Uno se sienta a recordar cosas de Brasil 2014 y, aunque ahora se ve lejano, sigue esa sensación de creer que lo que hicieron esos muchachos en la selección de fútbol fue magia.
Al terminar ese partido, no dije nada y sólo aplaudí. Había estado sentado por tanto tiempo esperando eso y finalmente lo había visto.
Era magia. Nuevamente creía en la magia. La rutina de la vida dio lugar a lo impensado y a creer en cosas imposibles.
Llevaba un año sin poder beber un trago de cualquier cosa con alcohol. Me producía náuseas, posiblemente por asociarlo a numerosas cosas de los años difíciles. El gol de James desbloqueó alguna cosa o reorganizó algún patito fuera de fila. Rotaron la botella de aguardiente y me uní a la celebración.

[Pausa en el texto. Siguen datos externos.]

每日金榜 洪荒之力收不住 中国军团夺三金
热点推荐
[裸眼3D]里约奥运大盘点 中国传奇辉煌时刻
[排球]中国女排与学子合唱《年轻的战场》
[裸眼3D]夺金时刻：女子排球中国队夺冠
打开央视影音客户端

Supongo que había dejado ir las ganas de no estar más en esa tribu. Porque uno también es la tribu a la que pertenece.
*
Hace un rato fui a Londres. Al norte, para ser más exactos. A tratar de hacer parte de algo que parecía estar sucediendo. Una emoción colectiva que era difícil de describir y podía ubicarse en algún lugar entre la alegría y la incredulidad. El miedo a hacer algo mal y romper el hechizo.
En algún punto, alguno de nosotros lo hizo sin saberlo y la magia se fue. El 2023 resultó ser una mierda de año y la ilusión se fue.
Pero la historia, el camino, la emoción colectiva. ¿Qué queda de la ilusión colectiva?
Tiendo a creer que todo queda. Que la inmensa mayoría de nosotros no vamos a cumplir muchos de nuestros sueños. Y está bien. No tenemos el derecho adquirido a nada. Somos todo lo que nunca llegamos a ser más allá de nuestra imaginación. Y también somos todo lo que vivimos, las emociones que albergamos.
Es una forma extraña de serlo todo. Todo al mismo tiempo, en el mismo lugar.